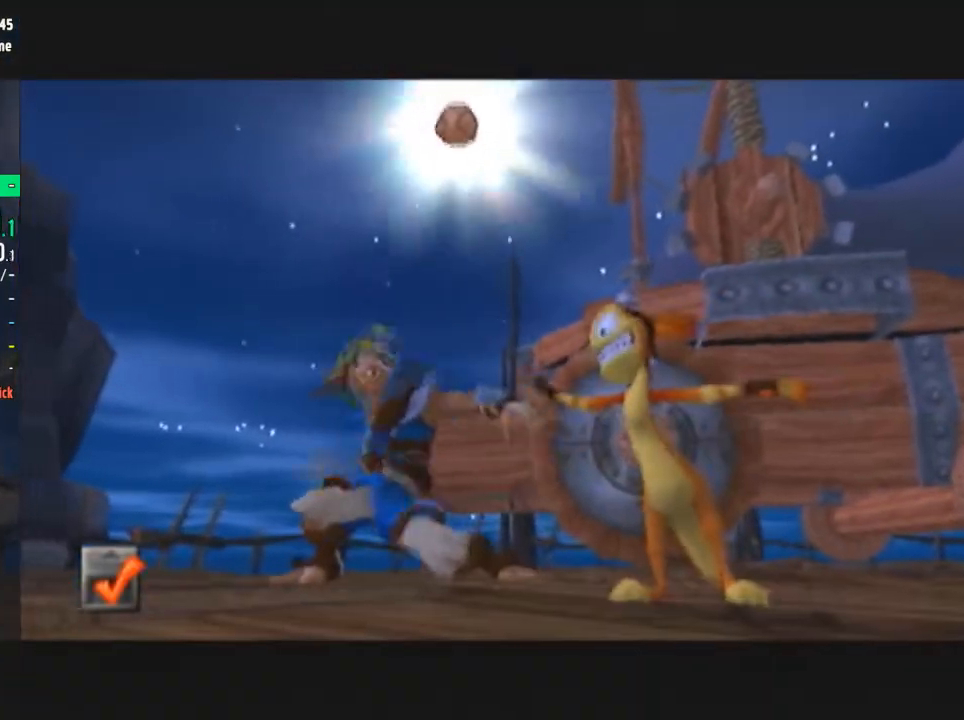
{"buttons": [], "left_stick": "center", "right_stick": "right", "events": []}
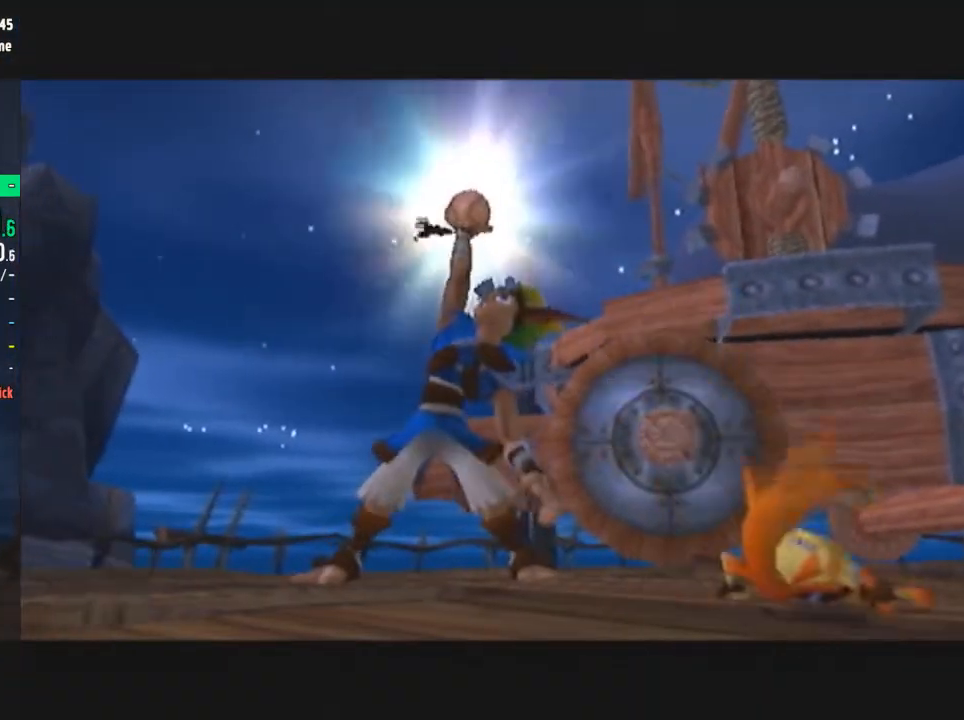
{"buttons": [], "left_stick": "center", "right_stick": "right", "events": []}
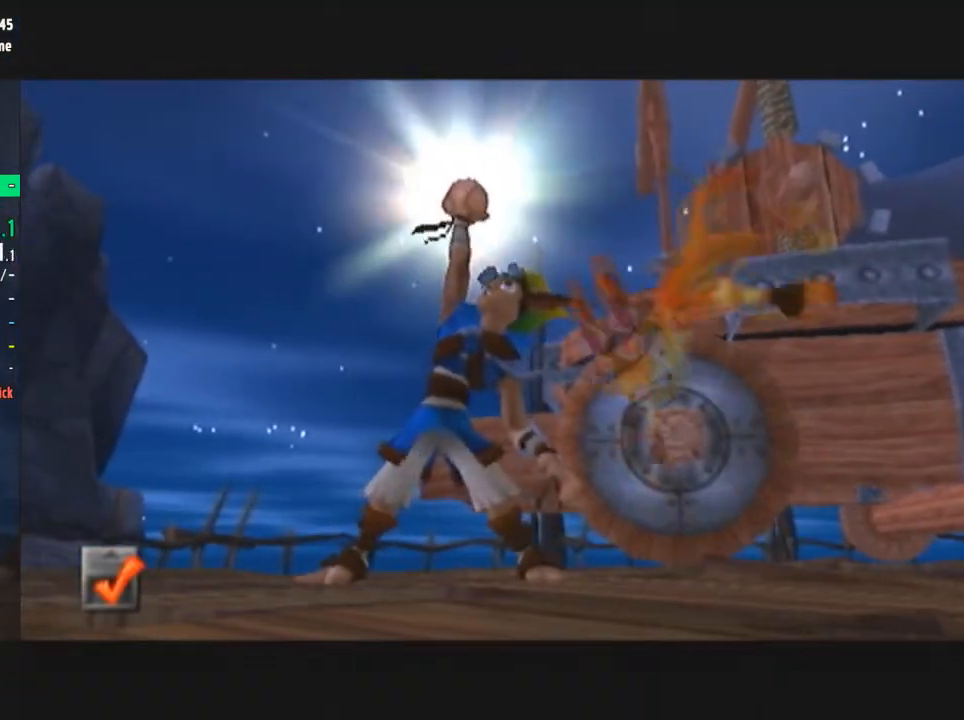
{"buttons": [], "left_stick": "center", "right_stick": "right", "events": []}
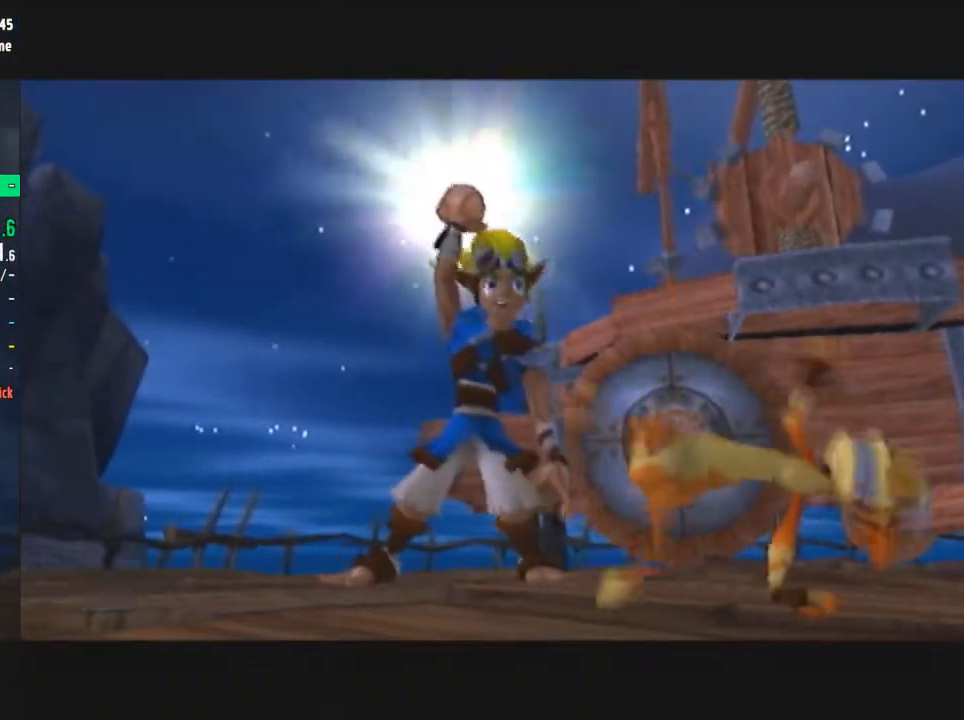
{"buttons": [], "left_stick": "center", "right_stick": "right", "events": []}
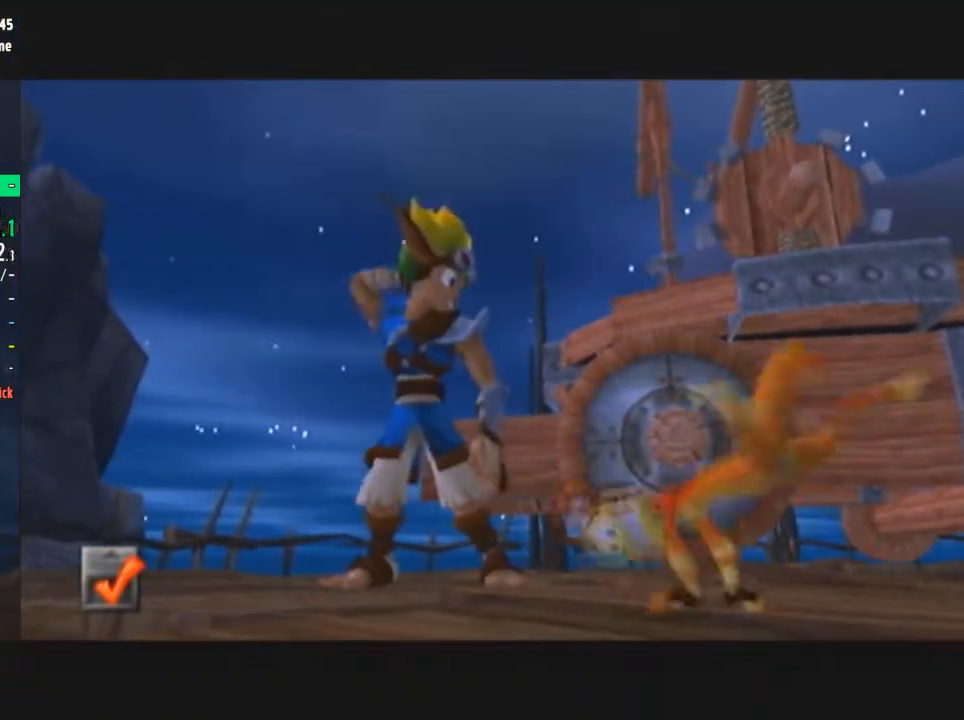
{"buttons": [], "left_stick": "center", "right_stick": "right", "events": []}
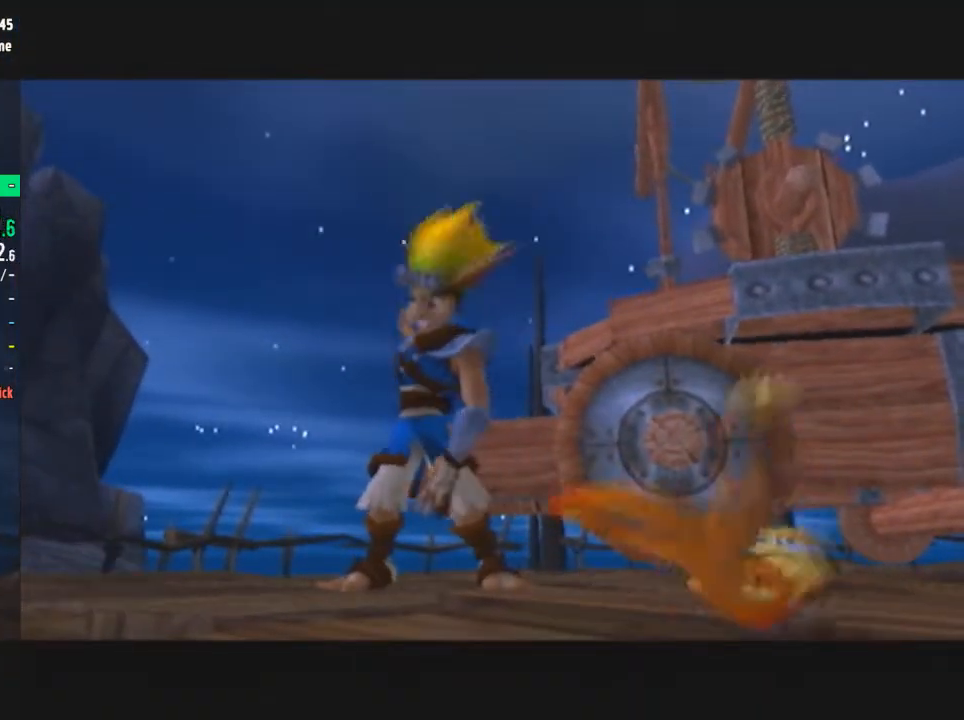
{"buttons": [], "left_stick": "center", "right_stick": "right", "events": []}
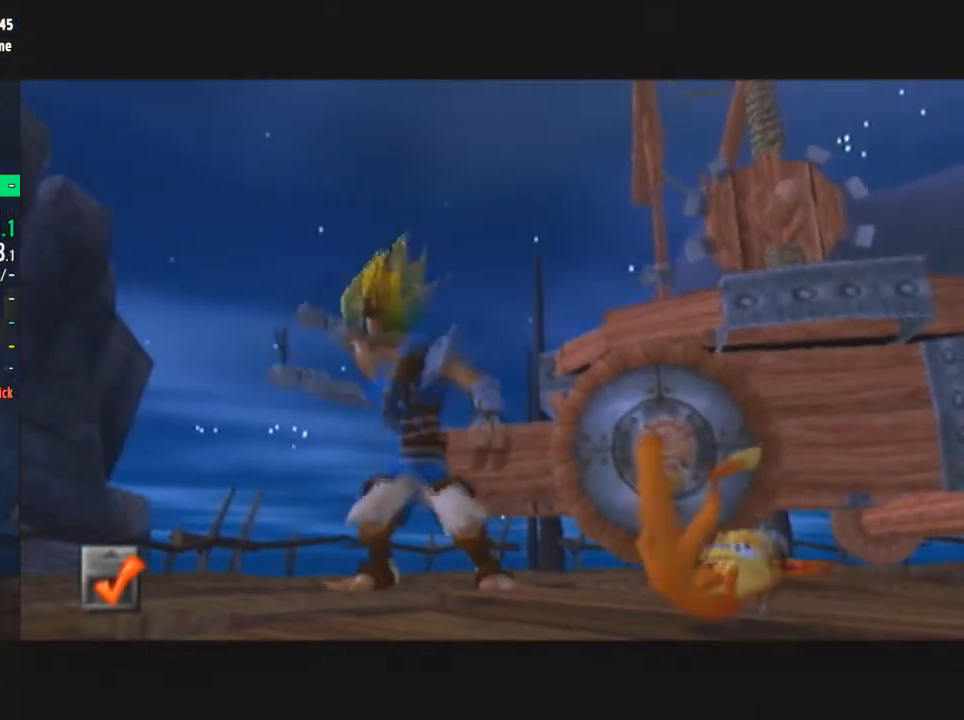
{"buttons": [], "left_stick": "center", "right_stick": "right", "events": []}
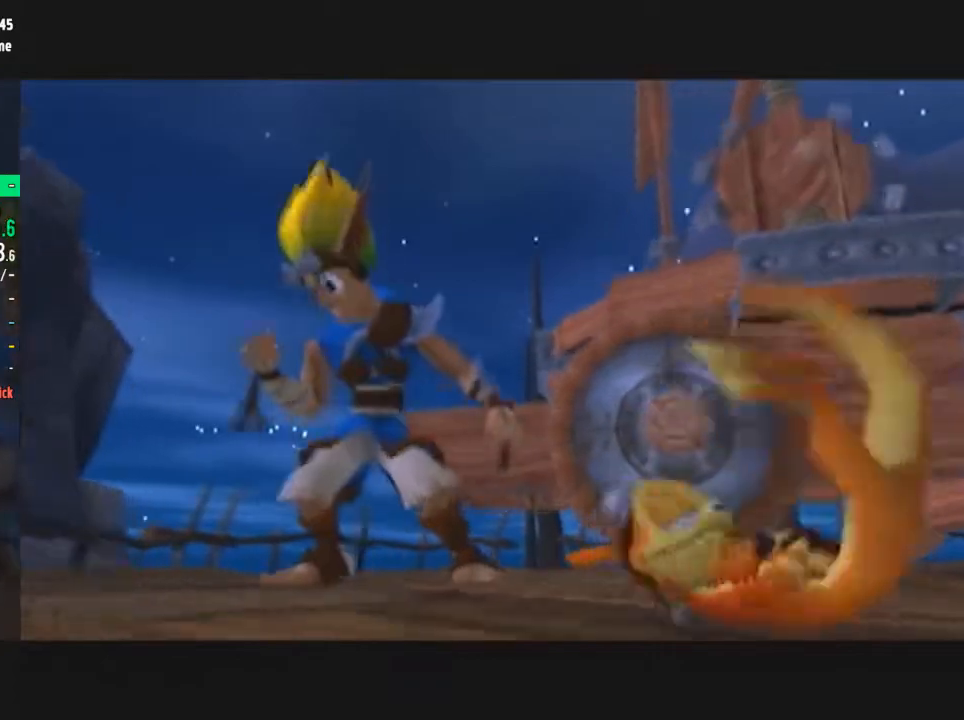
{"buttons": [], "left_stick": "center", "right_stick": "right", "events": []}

---+---

#### DESCRIPTION OF THE TASK
Strip out the pictures and quote the remaining data word for word.

#### WRITTEN RESPONSE
{"buttons": [], "left_stick": "center", "right_stick": "right", "events": []}
{"buttons": [], "left_stick": "center", "right_stick": "right", "events": []}
{"buttons": [], "left_stick": "center", "right_stick": "right", "events": []}
{"buttons": [], "left_stick": "center", "right_stick": "right", "events": []}
{"buttons": [], "left_stick": "center", "right_stick": "right", "events": []}
{"buttons": [], "left_stick": "center", "right_stick": "right", "events": []}
{"buttons": [], "left_stick": "center", "right_stick": "right", "events": []}
{"buttons": [], "left_stick": "center", "right_stick": "right", "events": []}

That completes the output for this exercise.